A imortalidade transformada em vinil

É curioso. A crença cristã de que os mortos deveriam ser enterrados tem (ou tinha) um papel bem preciso para os ocidentais: no dia do Juízo Final os mortos se levantarão do túmulo para o julgamento.

Essa narrativa possui inúmeras variantes e até problemas filosóficos. Por exemplo, o que aconteceria num caso de canibalismo, ou de alguém enterrado com as partes separadas, ou mesmo com os restos devorados por outros animais? Como se apresentariam no dia do Juízo?

Por diferentes que sejam as narrativas, persistia algo comum: havia algo no homem de imortal, e esse algo faria corpo com o próprio corpo do sujeito. Em suma: viver não é ter uma simples vida que vai à cova, pois meu corpo e minhas ações criamos resultados importantes para os homens - e até ao destino celeste - que ultrapassam em muito nossa simples existência terrena, ou mesmo o papel terreno de nossa existência.

Chega a ser redundante dizer que para o ocidental - não apenas para o cristão -, e para tantas outras  culturas, a morte nunca foi o mero fim da vida.

Mas hoje em dia não ocorre exatamente o mesmo. Veja-se, por exemplo, a empresa que oferece o serviço de transformar cadáveres em objetos de uso - discos de vinil ou canecas, por exemplo. Como se, ao invés de você mandar que fizessem um vinil ou uma caneca com sua foto, o próprio vinil ou caneca poderiam ser você. 

Na reportagem, a existência de uma velha senhora ganhou serventia - e sentido - ao servir para os lamentos privados de algum parente que ficou. Tudo o que ela foi, convertido não em espera pelo Julgamento ou a realização final do Universo, mas num simpático vinil. Num belo dia, ele pode "tocar" a velha. De uma forma bem diferente do jovem que conseguiu jogar videogame com seu pai falecido, aliás (eu diria: aí sim, uma história com desdobramentos interessantes a partir de nossas tecnologias)

Voltemos ao vinil da velha. Como vantagem, a empresa declara: um artigo como o vinil pode durar diversas gerações!

Isso não deixa de ser um pouco perturbador. Lembro, por exemplo, da decisão de Aquiles, o herói grego que fundou o Ocidente: ele poderia fugir de Tróia e constituir uma vida econômica, ou poderia ficar e morrer, transformando-se em imortal.
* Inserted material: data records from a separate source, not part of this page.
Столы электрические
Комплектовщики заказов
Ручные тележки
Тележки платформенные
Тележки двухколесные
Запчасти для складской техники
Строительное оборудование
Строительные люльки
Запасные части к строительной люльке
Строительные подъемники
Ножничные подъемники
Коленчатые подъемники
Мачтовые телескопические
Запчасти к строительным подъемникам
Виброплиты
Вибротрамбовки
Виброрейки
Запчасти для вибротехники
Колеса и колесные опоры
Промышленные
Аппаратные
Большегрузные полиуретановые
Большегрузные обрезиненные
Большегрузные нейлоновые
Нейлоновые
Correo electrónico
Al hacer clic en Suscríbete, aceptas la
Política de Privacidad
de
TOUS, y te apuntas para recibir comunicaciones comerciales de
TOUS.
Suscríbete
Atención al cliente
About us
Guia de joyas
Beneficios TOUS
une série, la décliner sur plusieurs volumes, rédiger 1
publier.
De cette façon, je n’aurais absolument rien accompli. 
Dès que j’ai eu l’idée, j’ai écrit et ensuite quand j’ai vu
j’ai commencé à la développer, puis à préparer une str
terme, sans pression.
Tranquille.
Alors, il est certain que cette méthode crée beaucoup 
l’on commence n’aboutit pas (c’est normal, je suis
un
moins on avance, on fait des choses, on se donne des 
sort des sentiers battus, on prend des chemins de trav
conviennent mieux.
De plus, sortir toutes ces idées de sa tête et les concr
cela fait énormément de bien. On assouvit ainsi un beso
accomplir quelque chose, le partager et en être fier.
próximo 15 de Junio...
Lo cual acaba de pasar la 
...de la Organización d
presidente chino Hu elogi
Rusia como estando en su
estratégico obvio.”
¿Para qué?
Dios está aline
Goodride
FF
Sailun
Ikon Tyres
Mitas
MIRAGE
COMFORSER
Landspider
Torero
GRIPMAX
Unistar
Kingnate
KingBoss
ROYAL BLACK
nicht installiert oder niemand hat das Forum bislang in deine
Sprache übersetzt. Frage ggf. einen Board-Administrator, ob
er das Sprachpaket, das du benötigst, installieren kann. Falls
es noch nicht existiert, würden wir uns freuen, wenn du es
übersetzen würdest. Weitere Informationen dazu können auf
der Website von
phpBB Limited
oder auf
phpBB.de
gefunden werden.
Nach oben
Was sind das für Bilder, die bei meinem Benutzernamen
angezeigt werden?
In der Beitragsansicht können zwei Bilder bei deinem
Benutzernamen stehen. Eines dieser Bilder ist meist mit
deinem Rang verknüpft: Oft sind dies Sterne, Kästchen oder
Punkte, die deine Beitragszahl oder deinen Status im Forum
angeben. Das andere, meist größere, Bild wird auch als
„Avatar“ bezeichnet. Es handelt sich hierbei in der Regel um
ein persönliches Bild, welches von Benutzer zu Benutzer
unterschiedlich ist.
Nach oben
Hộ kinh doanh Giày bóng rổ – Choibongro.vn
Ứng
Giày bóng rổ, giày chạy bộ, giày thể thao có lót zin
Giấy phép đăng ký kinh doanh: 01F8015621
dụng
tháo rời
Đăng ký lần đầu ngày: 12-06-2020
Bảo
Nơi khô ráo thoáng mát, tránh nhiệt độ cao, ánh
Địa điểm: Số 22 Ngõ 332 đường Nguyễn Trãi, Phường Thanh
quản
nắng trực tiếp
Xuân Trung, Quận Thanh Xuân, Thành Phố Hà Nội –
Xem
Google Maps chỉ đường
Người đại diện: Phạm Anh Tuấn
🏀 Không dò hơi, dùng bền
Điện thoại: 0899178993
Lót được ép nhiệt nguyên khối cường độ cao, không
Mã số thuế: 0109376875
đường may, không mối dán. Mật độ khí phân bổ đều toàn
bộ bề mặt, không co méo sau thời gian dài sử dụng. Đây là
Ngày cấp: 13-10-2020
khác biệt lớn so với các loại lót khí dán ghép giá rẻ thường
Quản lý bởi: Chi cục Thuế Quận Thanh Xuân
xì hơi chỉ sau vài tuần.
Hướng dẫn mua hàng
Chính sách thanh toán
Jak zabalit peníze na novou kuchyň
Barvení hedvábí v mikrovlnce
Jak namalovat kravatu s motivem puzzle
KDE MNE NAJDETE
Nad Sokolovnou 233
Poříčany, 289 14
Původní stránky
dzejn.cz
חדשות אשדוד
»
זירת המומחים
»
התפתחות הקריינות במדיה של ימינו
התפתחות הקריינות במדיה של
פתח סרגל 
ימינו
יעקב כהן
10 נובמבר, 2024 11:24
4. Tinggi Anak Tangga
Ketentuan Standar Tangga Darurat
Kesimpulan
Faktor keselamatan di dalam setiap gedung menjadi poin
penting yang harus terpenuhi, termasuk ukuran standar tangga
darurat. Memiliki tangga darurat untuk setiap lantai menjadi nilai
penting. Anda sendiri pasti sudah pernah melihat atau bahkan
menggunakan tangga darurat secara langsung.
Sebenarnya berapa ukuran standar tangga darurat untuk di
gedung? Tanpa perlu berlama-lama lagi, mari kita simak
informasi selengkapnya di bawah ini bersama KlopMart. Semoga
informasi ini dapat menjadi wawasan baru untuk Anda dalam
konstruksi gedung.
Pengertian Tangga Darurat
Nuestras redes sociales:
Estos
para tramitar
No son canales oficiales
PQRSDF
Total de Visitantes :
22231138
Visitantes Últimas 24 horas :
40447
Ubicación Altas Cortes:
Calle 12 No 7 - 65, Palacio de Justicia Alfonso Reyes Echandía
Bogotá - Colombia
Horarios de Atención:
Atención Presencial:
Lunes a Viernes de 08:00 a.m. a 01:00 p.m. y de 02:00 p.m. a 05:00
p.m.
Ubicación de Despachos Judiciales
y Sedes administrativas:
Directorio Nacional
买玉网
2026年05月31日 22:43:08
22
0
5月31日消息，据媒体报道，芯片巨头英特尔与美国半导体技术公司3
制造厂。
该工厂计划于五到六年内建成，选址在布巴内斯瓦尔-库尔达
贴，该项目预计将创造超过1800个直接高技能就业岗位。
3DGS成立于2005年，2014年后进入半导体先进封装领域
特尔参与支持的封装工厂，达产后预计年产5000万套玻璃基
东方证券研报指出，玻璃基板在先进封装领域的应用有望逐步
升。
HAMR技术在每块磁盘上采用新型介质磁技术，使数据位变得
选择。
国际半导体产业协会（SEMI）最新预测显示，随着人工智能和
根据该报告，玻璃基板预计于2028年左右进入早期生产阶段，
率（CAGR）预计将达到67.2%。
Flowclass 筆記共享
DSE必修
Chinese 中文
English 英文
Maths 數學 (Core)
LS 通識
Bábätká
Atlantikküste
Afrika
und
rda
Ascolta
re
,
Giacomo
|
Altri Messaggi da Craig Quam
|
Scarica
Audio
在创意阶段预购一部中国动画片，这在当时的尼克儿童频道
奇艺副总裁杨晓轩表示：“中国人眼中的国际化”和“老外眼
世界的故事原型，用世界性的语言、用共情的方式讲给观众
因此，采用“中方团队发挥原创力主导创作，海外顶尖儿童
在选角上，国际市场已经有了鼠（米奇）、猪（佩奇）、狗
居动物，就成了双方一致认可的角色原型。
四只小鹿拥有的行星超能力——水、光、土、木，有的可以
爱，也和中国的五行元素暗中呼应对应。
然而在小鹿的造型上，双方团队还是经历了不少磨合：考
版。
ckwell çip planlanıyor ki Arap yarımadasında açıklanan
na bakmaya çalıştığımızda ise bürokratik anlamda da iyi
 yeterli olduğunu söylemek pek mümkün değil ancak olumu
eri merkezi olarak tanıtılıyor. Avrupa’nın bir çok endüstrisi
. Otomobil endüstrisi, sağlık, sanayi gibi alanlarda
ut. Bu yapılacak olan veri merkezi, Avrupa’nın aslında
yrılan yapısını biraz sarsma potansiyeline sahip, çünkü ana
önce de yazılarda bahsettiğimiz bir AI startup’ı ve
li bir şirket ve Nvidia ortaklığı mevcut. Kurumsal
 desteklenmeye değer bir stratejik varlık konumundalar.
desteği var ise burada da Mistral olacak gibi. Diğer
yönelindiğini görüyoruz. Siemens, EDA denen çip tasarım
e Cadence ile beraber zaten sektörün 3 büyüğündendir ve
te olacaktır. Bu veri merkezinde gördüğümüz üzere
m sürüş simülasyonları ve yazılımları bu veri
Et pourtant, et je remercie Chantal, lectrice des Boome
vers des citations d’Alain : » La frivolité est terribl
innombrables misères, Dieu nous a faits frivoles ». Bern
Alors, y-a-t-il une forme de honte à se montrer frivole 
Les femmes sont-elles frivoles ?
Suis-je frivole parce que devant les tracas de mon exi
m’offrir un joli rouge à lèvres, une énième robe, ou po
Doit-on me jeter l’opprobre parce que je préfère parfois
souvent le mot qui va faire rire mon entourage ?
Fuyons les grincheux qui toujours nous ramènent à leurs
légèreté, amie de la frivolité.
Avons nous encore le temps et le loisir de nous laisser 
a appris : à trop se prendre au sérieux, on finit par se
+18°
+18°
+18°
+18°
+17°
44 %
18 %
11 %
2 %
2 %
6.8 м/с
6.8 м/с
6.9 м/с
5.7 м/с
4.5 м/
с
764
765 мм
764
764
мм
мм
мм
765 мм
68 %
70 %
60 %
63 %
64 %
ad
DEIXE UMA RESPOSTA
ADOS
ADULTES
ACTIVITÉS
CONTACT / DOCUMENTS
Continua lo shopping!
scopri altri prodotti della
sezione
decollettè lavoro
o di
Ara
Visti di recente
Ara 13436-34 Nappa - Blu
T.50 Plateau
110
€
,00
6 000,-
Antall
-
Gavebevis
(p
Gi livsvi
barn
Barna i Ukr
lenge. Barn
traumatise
Que o leitor fique com a passagem da Ilíada:

Na verdade me disse minha mãe, Tétis dos pés prateados,
que um dual destino me leva até ao termo da morte:
se eu aqui ficar a combater em torno da cidade de Tróia,
perece meu regresso, mas terei um renome imorredouro;
porém se eu regressar a casa, para a amada terra pátria,
perece o meu renome religioso, mas terei uma vida longa
Não deixa de ser um pouco cômico imaginar que Aquiles poderia decidir se transformar num vinil, e não no Aquiles de céleres pés, herói cujo esplendor permaneceu imortal na memória dos homens.

De todo modo, o serviço está aí. O nome do empresário - tão afim aos tempos atuais - é Jason Leach, para quem tiver interesse.